Comuni come Prata Camportaccio, Chiavenna e altre amministrazioni del territorio possono organizzare controlli temporanei o periodici in base alle esigenze locali.

In questi casi i limiti di velocità possono differire sensibilmente rispetto a quelli previsti nelle tratte extraurbane principali della SS36.

Controlli statale 36

Nei centri abitati, ad esempio, il limite può scendere fino a 50 km/h, rendendo fondamentale la massima attenzione alla segnaletica verticale presente lungo il percorso.

Molti automobilisti commettono l’errore di considerare la SS36 come una strada uniforme dal punto di vista normativo, quando in realtà le condizioni possono cambiare rapidamente passando da una zona extraurbana a una urbana.

Per questo motivo è consigliabile verificare sempre la segnaletica e adeguare immediatamente la velocità alle indicazioni presenti. Un comportamento prudente permette non solo di evitare multe, ma soprattutto di affrontare il viaggio in condizioni di maggiore sicurezza.

Tra i suggerimenti più utili per chi percorre frequentemente la SS36 vi è quello di utilizzare il cruise control, quando disponibile, per mantenere una velocità costante e conforme ai limiti. È inoltre opportuno evitare brusche accelerazioni e frenate improvvise, che possono aumentare il rischio di incidenti e rendere meno fluida la circolazione.

La presenza del sistema roulette e delle eventuali postazioni mobili rende infatti inefficace la strategia di rallentare soltanto in prossimità degli autovelox conosciuti.

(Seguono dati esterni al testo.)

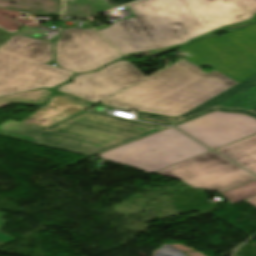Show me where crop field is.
<instances>
[{"mask_svg":"<svg viewBox=\"0 0 256 256\" xmlns=\"http://www.w3.org/2000/svg\"><path fill=\"white\" fill-rule=\"evenodd\" d=\"M240 0H140L129 4L136 17L99 32L124 54L138 48L184 41L241 20ZM232 5V6H231Z\"/></svg>","mask_w":256,"mask_h":256,"instance_id":"crop-field-1","label":"crop field"},{"mask_svg":"<svg viewBox=\"0 0 256 256\" xmlns=\"http://www.w3.org/2000/svg\"><path fill=\"white\" fill-rule=\"evenodd\" d=\"M236 84L215 70L204 73L198 66L180 60L106 103L176 117Z\"/></svg>","mask_w":256,"mask_h":256,"instance_id":"crop-field-2","label":"crop field"},{"mask_svg":"<svg viewBox=\"0 0 256 256\" xmlns=\"http://www.w3.org/2000/svg\"><path fill=\"white\" fill-rule=\"evenodd\" d=\"M164 126L136 122L99 112L82 111L50 128L8 120L1 131L34 138L38 144L87 156L146 136Z\"/></svg>","mask_w":256,"mask_h":256,"instance_id":"crop-field-3","label":"crop field"},{"mask_svg":"<svg viewBox=\"0 0 256 256\" xmlns=\"http://www.w3.org/2000/svg\"><path fill=\"white\" fill-rule=\"evenodd\" d=\"M53 43L14 34L0 47V96L40 87L53 88L73 73L46 64Z\"/></svg>","mask_w":256,"mask_h":256,"instance_id":"crop-field-4","label":"crop field"},{"mask_svg":"<svg viewBox=\"0 0 256 256\" xmlns=\"http://www.w3.org/2000/svg\"><path fill=\"white\" fill-rule=\"evenodd\" d=\"M228 32L177 51L186 59L213 68L239 83L256 73V24Z\"/></svg>","mask_w":256,"mask_h":256,"instance_id":"crop-field-5","label":"crop field"},{"mask_svg":"<svg viewBox=\"0 0 256 256\" xmlns=\"http://www.w3.org/2000/svg\"><path fill=\"white\" fill-rule=\"evenodd\" d=\"M208 151L211 150L170 128L102 153L100 158L152 173Z\"/></svg>","mask_w":256,"mask_h":256,"instance_id":"crop-field-6","label":"crop field"},{"mask_svg":"<svg viewBox=\"0 0 256 256\" xmlns=\"http://www.w3.org/2000/svg\"><path fill=\"white\" fill-rule=\"evenodd\" d=\"M232 163L211 151L155 173L182 180L193 188L216 192L256 178Z\"/></svg>","mask_w":256,"mask_h":256,"instance_id":"crop-field-7","label":"crop field"},{"mask_svg":"<svg viewBox=\"0 0 256 256\" xmlns=\"http://www.w3.org/2000/svg\"><path fill=\"white\" fill-rule=\"evenodd\" d=\"M120 57L111 45L91 29H65L56 43L58 65L75 73L98 69Z\"/></svg>","mask_w":256,"mask_h":256,"instance_id":"crop-field-8","label":"crop field"},{"mask_svg":"<svg viewBox=\"0 0 256 256\" xmlns=\"http://www.w3.org/2000/svg\"><path fill=\"white\" fill-rule=\"evenodd\" d=\"M212 149L256 134V119L247 115L214 112L176 126Z\"/></svg>","mask_w":256,"mask_h":256,"instance_id":"crop-field-9","label":"crop field"},{"mask_svg":"<svg viewBox=\"0 0 256 256\" xmlns=\"http://www.w3.org/2000/svg\"><path fill=\"white\" fill-rule=\"evenodd\" d=\"M216 109L225 111H240L256 117V74L210 99L180 118L170 119L147 113H139L138 119L175 125Z\"/></svg>","mask_w":256,"mask_h":256,"instance_id":"crop-field-10","label":"crop field"},{"mask_svg":"<svg viewBox=\"0 0 256 256\" xmlns=\"http://www.w3.org/2000/svg\"><path fill=\"white\" fill-rule=\"evenodd\" d=\"M143 79L126 63L62 90L91 103H97Z\"/></svg>","mask_w":256,"mask_h":256,"instance_id":"crop-field-11","label":"crop field"},{"mask_svg":"<svg viewBox=\"0 0 256 256\" xmlns=\"http://www.w3.org/2000/svg\"><path fill=\"white\" fill-rule=\"evenodd\" d=\"M86 108L88 107L55 94L46 105L40 107L38 112L24 120L23 123L49 127Z\"/></svg>","mask_w":256,"mask_h":256,"instance_id":"crop-field-12","label":"crop field"},{"mask_svg":"<svg viewBox=\"0 0 256 256\" xmlns=\"http://www.w3.org/2000/svg\"><path fill=\"white\" fill-rule=\"evenodd\" d=\"M233 7L240 14V16L243 18V20L238 21V22L233 23V24H230V25H227L225 27L219 28L217 30L208 32L206 34L197 36L195 38L189 39V40L184 41V42L161 45V46H154V47H148V48H142L141 50H143V51L151 50L154 55H157L161 52H164V51H167L169 49H172V48L181 46L183 44L189 43V42H191V41H193L197 38L209 36V35L213 34L214 32H216L218 30L226 29V28H230V27H235V26L246 25V24H249V23L256 22V0H242V1L234 4Z\"/></svg>","mask_w":256,"mask_h":256,"instance_id":"crop-field-13","label":"crop field"},{"mask_svg":"<svg viewBox=\"0 0 256 256\" xmlns=\"http://www.w3.org/2000/svg\"><path fill=\"white\" fill-rule=\"evenodd\" d=\"M216 150L256 173V135Z\"/></svg>","mask_w":256,"mask_h":256,"instance_id":"crop-field-14","label":"crop field"},{"mask_svg":"<svg viewBox=\"0 0 256 256\" xmlns=\"http://www.w3.org/2000/svg\"><path fill=\"white\" fill-rule=\"evenodd\" d=\"M51 95V92L44 89H36L22 93L0 97V107L12 102H27L32 104L44 103Z\"/></svg>","mask_w":256,"mask_h":256,"instance_id":"crop-field-15","label":"crop field"},{"mask_svg":"<svg viewBox=\"0 0 256 256\" xmlns=\"http://www.w3.org/2000/svg\"><path fill=\"white\" fill-rule=\"evenodd\" d=\"M220 194L228 198L231 204L235 203L242 199L256 195V181L233 188Z\"/></svg>","mask_w":256,"mask_h":256,"instance_id":"crop-field-16","label":"crop field"},{"mask_svg":"<svg viewBox=\"0 0 256 256\" xmlns=\"http://www.w3.org/2000/svg\"><path fill=\"white\" fill-rule=\"evenodd\" d=\"M124 62H126V61H123V60H120V61H118V62H115V63H113V64H111V65H108V66H106V67H104L103 69H101L100 71H98V72H94V73H88V74H83V75H79V76H77V77H74V79H73V81L72 82H70V83H68V84H66V85H64V86H62V87H59V88H57L56 90H58V91H60V90H62V89H64V88H67V87H69V86H71V85H74V84H76V83H78V82H80V81H83V80H85V79H87V78H90V77H92V76H94V75H97V74H99V73H101V72H104V71H106V70H108V69H110V68H113V67H115V66H117V65H120V64H122V63H124ZM129 66H131L137 73H139L142 77H144L145 78V76L143 75V74H141L135 67H133L129 62H126Z\"/></svg>","mask_w":256,"mask_h":256,"instance_id":"crop-field-17","label":"crop field"},{"mask_svg":"<svg viewBox=\"0 0 256 256\" xmlns=\"http://www.w3.org/2000/svg\"><path fill=\"white\" fill-rule=\"evenodd\" d=\"M3 216H5V214L0 213V219H1ZM3 224H4V221L0 220V230H1L2 226H3ZM14 239H15V238H12V237H9V236H7V235H4V234H1V233H0V241H2V242L8 243V242H10V241H12V240H14Z\"/></svg>","mask_w":256,"mask_h":256,"instance_id":"crop-field-18","label":"crop field"},{"mask_svg":"<svg viewBox=\"0 0 256 256\" xmlns=\"http://www.w3.org/2000/svg\"><path fill=\"white\" fill-rule=\"evenodd\" d=\"M57 94L62 95V96L66 97V98H69V99H71V100H74V101H76V102H79V103H81V104H83V105H86V106H88V107L94 105V104L88 103V102H86V101L80 100V99H78V98L72 97V96L67 95V94H64V93H57Z\"/></svg>","mask_w":256,"mask_h":256,"instance_id":"crop-field-19","label":"crop field"},{"mask_svg":"<svg viewBox=\"0 0 256 256\" xmlns=\"http://www.w3.org/2000/svg\"><path fill=\"white\" fill-rule=\"evenodd\" d=\"M245 201H247L249 204L253 205L256 207V196L245 199Z\"/></svg>","mask_w":256,"mask_h":256,"instance_id":"crop-field-20","label":"crop field"},{"mask_svg":"<svg viewBox=\"0 0 256 256\" xmlns=\"http://www.w3.org/2000/svg\"><path fill=\"white\" fill-rule=\"evenodd\" d=\"M129 1H132V0H115V2L118 3L119 5L129 2Z\"/></svg>","mask_w":256,"mask_h":256,"instance_id":"crop-field-21","label":"crop field"},{"mask_svg":"<svg viewBox=\"0 0 256 256\" xmlns=\"http://www.w3.org/2000/svg\"><path fill=\"white\" fill-rule=\"evenodd\" d=\"M110 1L113 2L117 6V4L114 2V0H110Z\"/></svg>","mask_w":256,"mask_h":256,"instance_id":"crop-field-22","label":"crop field"},{"mask_svg":"<svg viewBox=\"0 0 256 256\" xmlns=\"http://www.w3.org/2000/svg\"><path fill=\"white\" fill-rule=\"evenodd\" d=\"M169 128V127H168ZM168 128H166V129H168ZM165 130V129H164ZM162 131V130H161ZM158 132H160V131H158ZM157 133V132H156ZM154 134V133H153ZM152 135V134H151ZM149 136V135H148ZM141 139V138H140Z\"/></svg>","mask_w":256,"mask_h":256,"instance_id":"crop-field-23","label":"crop field"}]
</instances>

La scelta migliore resta quella di adottare una guida regolare e rispettosa delle norme lungo tutto il tragitto. In conclusione, conoscere la posizione degli autovelox, comprendere il funzionamento dei controlli e prestare attenzione ai limiti locali rappresenta il modo più efficace per viaggiare serenamente sulla SS36.

Controlli statale 36 – Una velocità adeguata non significa soltanto evitare sanzioni, ma contribuire concretamente alla sicurezza di tutti coloro che utilizzano ogni giorno una delle strade più importanti del Nord Italia.